Behind the image of the Victim and especially the Child-Victim, and especially in sexual matters, large and well-organized interests have been allowed to congeal: in civil cases, tort attorneys who have been handed a ‘reformed’ legal system now heavily weighted in their favor; in criminal cases, a fatal  combo of ‘sensitive’ Leviatha from the Left and stern law-and-order Leviathan from the Right; in both instances, a pandemonium of for-profit ‘experts’ and ‘therapists’ and ‘advocacy groups’.

And a mainstream media greedily voracious for the ready-made melodrama that requires nothing more than a stenographic – indeed I would say pornographic – recounting of the Script as it plays out on this far-from- level playing field where life, liberty and property hang in the balance.

And Judge Cleland has drawn clear attention to the fact that if victim’s demand ‘justice’, then it’s going to have to be ‘justice’ as defined and understood according to the first principles of the Framing Universe, or else whatever outcome a trial produces will be no legitimate American justice at all. Rather, it will be some vindictive and crooked game played with loaded dice, dragging in its wake a lethal and fatal anti-American legal Universe and culture.

Indeed, it will be nothing less than a game of Russian roulette, with this nation – through the treacherous deals enabled by far too many elected representatives – holding the gun of totalitarian and police-state justice to its own head.

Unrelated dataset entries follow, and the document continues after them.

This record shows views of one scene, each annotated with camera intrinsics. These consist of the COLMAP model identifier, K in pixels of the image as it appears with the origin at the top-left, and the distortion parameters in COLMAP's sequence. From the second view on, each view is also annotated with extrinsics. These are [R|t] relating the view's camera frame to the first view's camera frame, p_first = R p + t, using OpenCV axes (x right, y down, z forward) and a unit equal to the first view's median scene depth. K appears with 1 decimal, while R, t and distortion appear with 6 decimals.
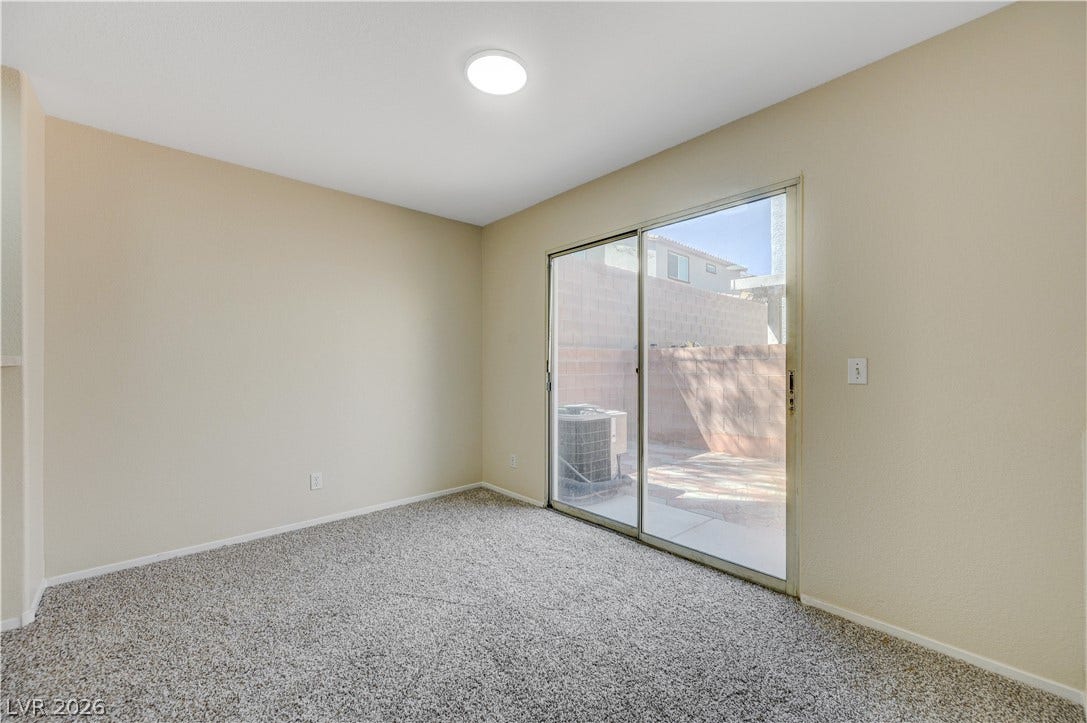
lens RADIAL K [[434.5, 0, 550.5], [0, 434.5, 363.3], [0, 0, 1]] dist [0.001070, -0.000054]
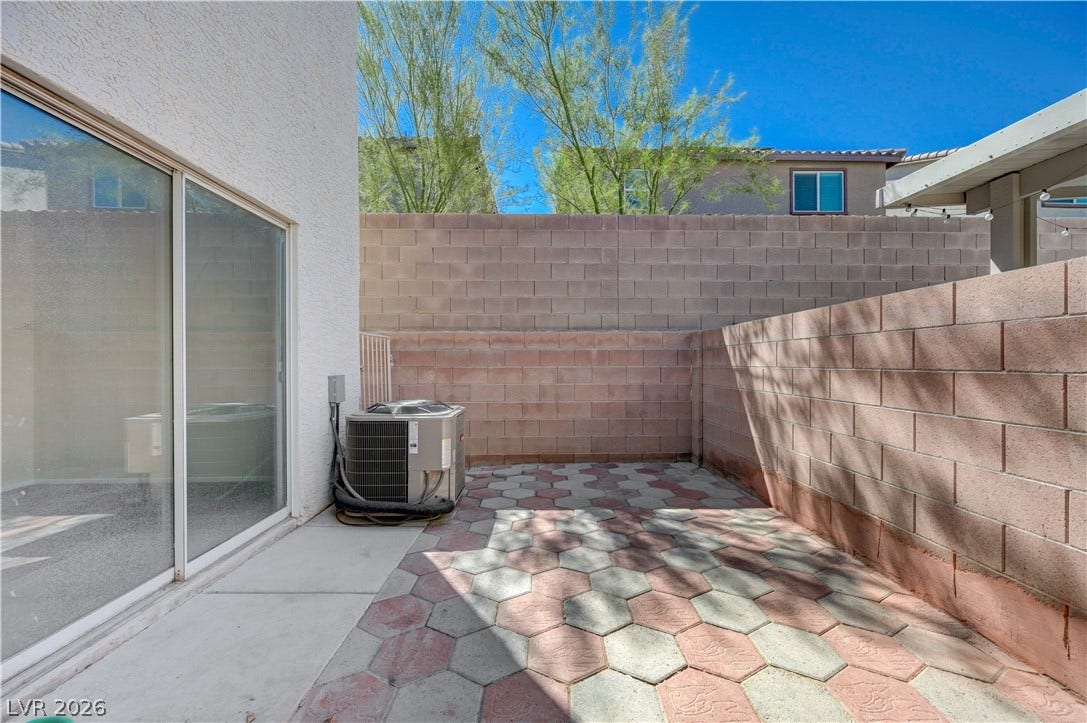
lens RADIAL K [[434.5, 0, 550.5], [0, 434.5, 363.3], [0, 0, 1]] dist [0.001070, -0.000054]
pose [[0.748503, 0.004455, -0.663116, 0.814157], [0.001303, 0.999966, 0.008190, 0.021362], [0.663130, -0.006994, 0.748472, 0.599985]]
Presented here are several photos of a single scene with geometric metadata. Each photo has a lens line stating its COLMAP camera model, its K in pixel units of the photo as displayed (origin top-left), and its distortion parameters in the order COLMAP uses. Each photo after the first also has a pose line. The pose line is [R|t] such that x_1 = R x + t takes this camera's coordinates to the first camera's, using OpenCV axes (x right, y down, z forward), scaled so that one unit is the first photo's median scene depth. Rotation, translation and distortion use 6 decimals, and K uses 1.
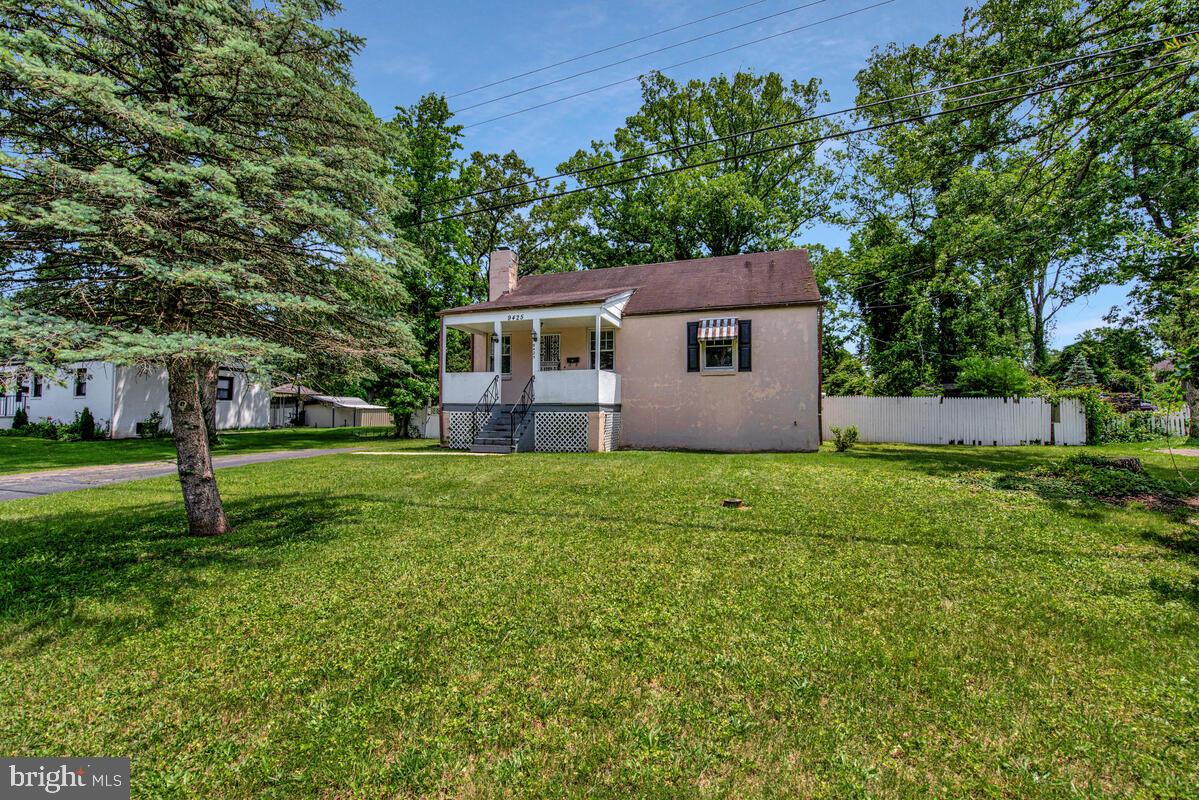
lens RADIAL K [[499.0, 0, 599.5], [0, 499.0, 400.0], [0, 0, 1]] dist [-0.002016, -0.000178]
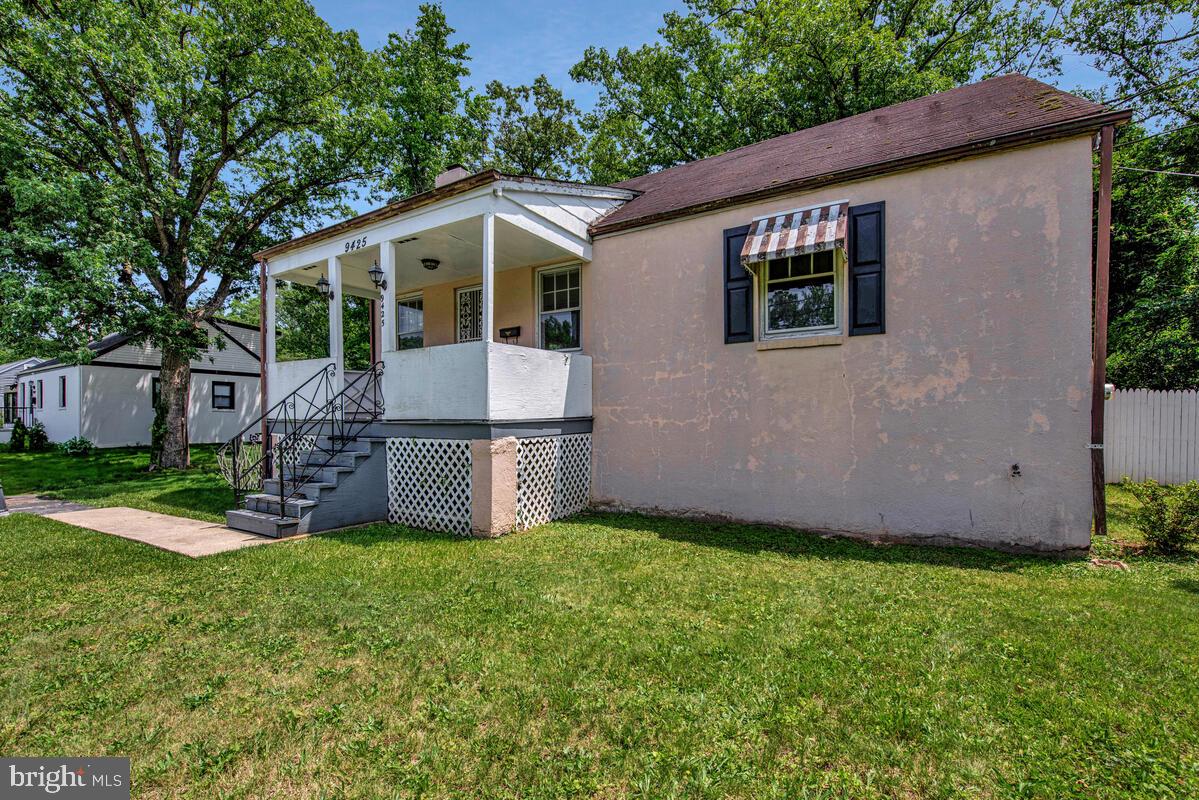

And that is a game no sane government – especially a constitutional and democratic government grounded in the Framing Vision – should ever be allowed to play.


*Another classic Mania irony: the effort to insist that all instances of the targeted issue were lethally violent intensified at the same time as the definitions of the issue were being expanded to reach down to the most mild and even unconnected events, simply to expand the ‘crisis’ and keep the numbers up and the ball rolling.

**You don’t have to go too far back to see how this lethally toxic gambit created catastrophic and reprehensible consequences when it migrated to matters of war and invasion in the matter of post-9/11 military action against Iraq. (Al Gore exposes it all cogently in his 2007 book “Assault on Reason”.)